You can camp near the entrance of the ruins or at several sites nearby and there are designated campsites on the way to the ruins. The main camp sites have flush toilets with doors, cold water showers, benches and a kitchen area, and nice flat grassy areas to pitch your tent. Most of them have an attendant living on site who will be your friend for the evening. There are camp sites at the following locations:
No permits are needed.
This is an isolated area but the trail is well maintained and easy to follow and people travel along it most days.
In August 2011 it was reported that remnants of the Shining Path armed with rifles, machine guns and rocket launchers robbed a group of German and American tourists and ordered them to hand over their food, cameras and other equipment. Nobody was hurt. 
There are three trails out from Choquequirao. They go to Cachora, Huanipaca and Yanama. From Yanama its possible to continue hiking onward to Machu Picchu, Santa Teresa (Peru) or Mollepata, or to take a shared bus at 6am to Santa Teresa (around 35 soles per person as of May 2018 which may be a bit steep).

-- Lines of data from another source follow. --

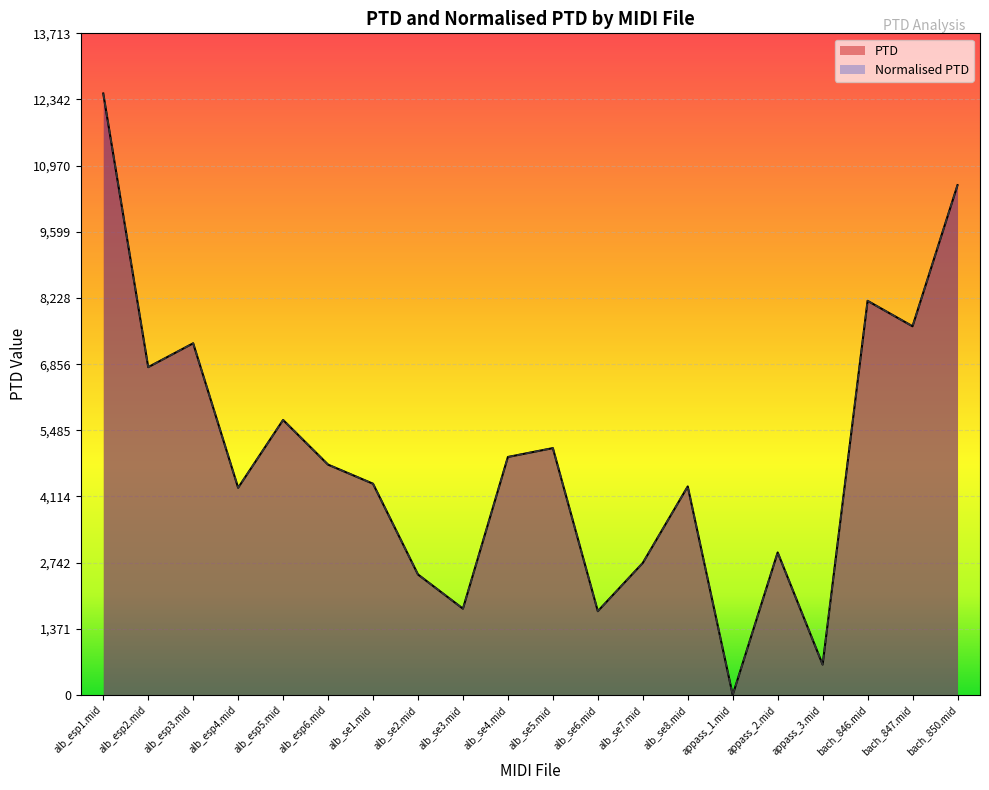

How many distinct data groups are displayed?

2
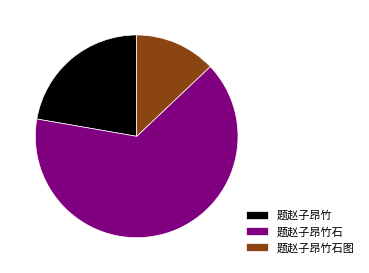

Rank the categories by value from highest to lowest.

题赵子昂竹石, 题赵子昂竹, 题赵子昂竹石图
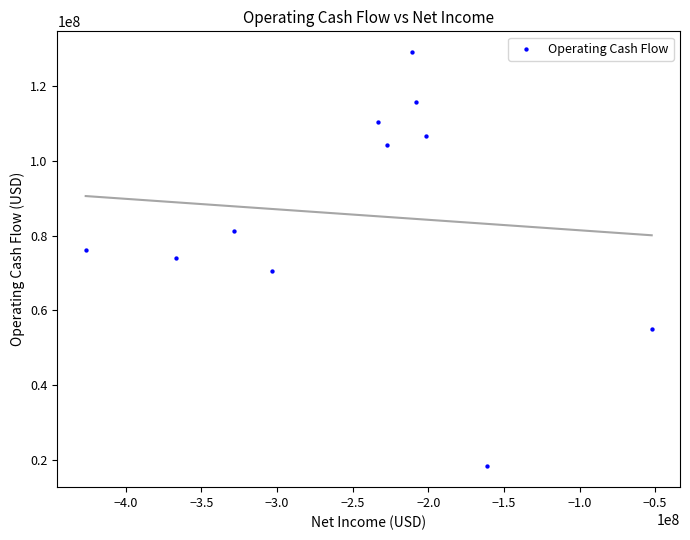

What is the average Y value?

85595727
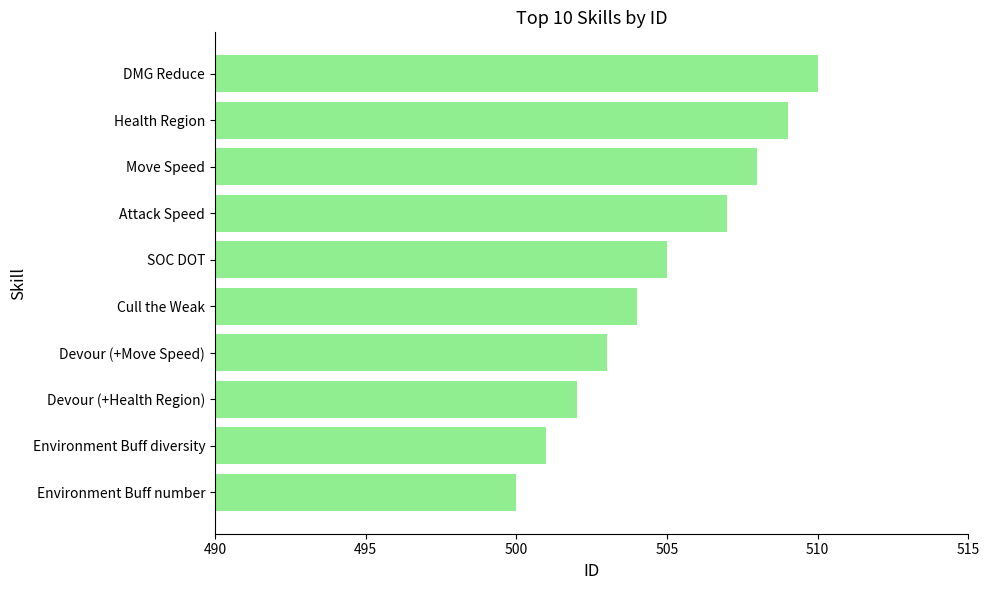

Between Move Speed and SOC DOT, which is larger?

Move Speed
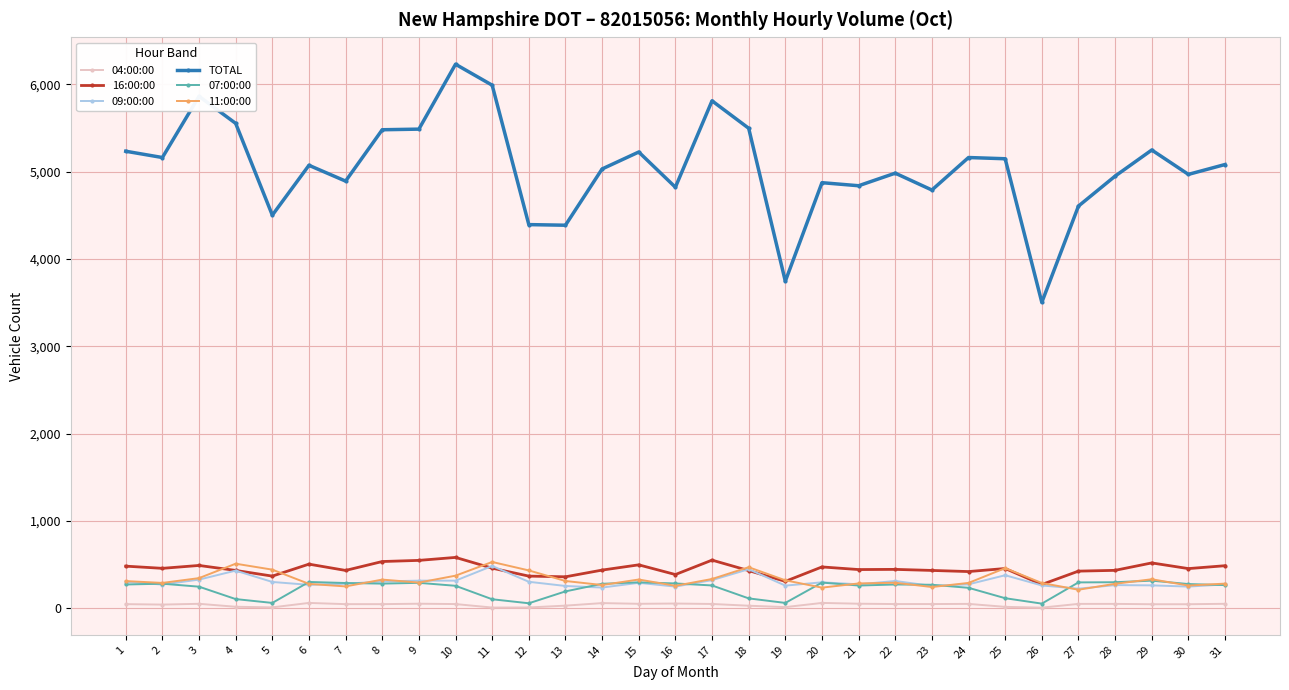

Which category has the highest value across all series?

10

Instead of walking the same way back, an easier way out is to go to Huanipaca: Within 5-6 hours if you are traveling light enough (2 hours down to the river, 3h uphill) you can reach the hotel "Villa Los Loros" (rooms 100 soles), which is located 17km on the road from Huanipaca, has a good Italian restaurant and free camping spots. From there you can order a taxi (40 soles) to Huanipaca and from there take shared taxis/buses back to Cusco. The route of Huanipaca has been completely rehabilitated in August of 2017, after having been closed a long period by damages caused by climatic events. Another option is to take the steeper, shorter path to Kiuñalla, where you can get a bed, hot shower (but no towel), tea and soup for 10 soles. At 4am a colectivo leaves Kiuñalla for Huanipaca and on to Abancay. With a heavier bag and some soreness from the Cachora hike, it can take around 12 hours to get to Kiuñalla, or from first light to last light. At that pace, Hacienda San Ignacio can be reached at about midday, and for 10 soles you can get your standard cooked trail meal and tea. Also note that the trail signs on the Huanipaca side tend to cater to those entering Choquequirao, not leaving, so keep an eye out for the backside of signs if you hiked in from Cachora.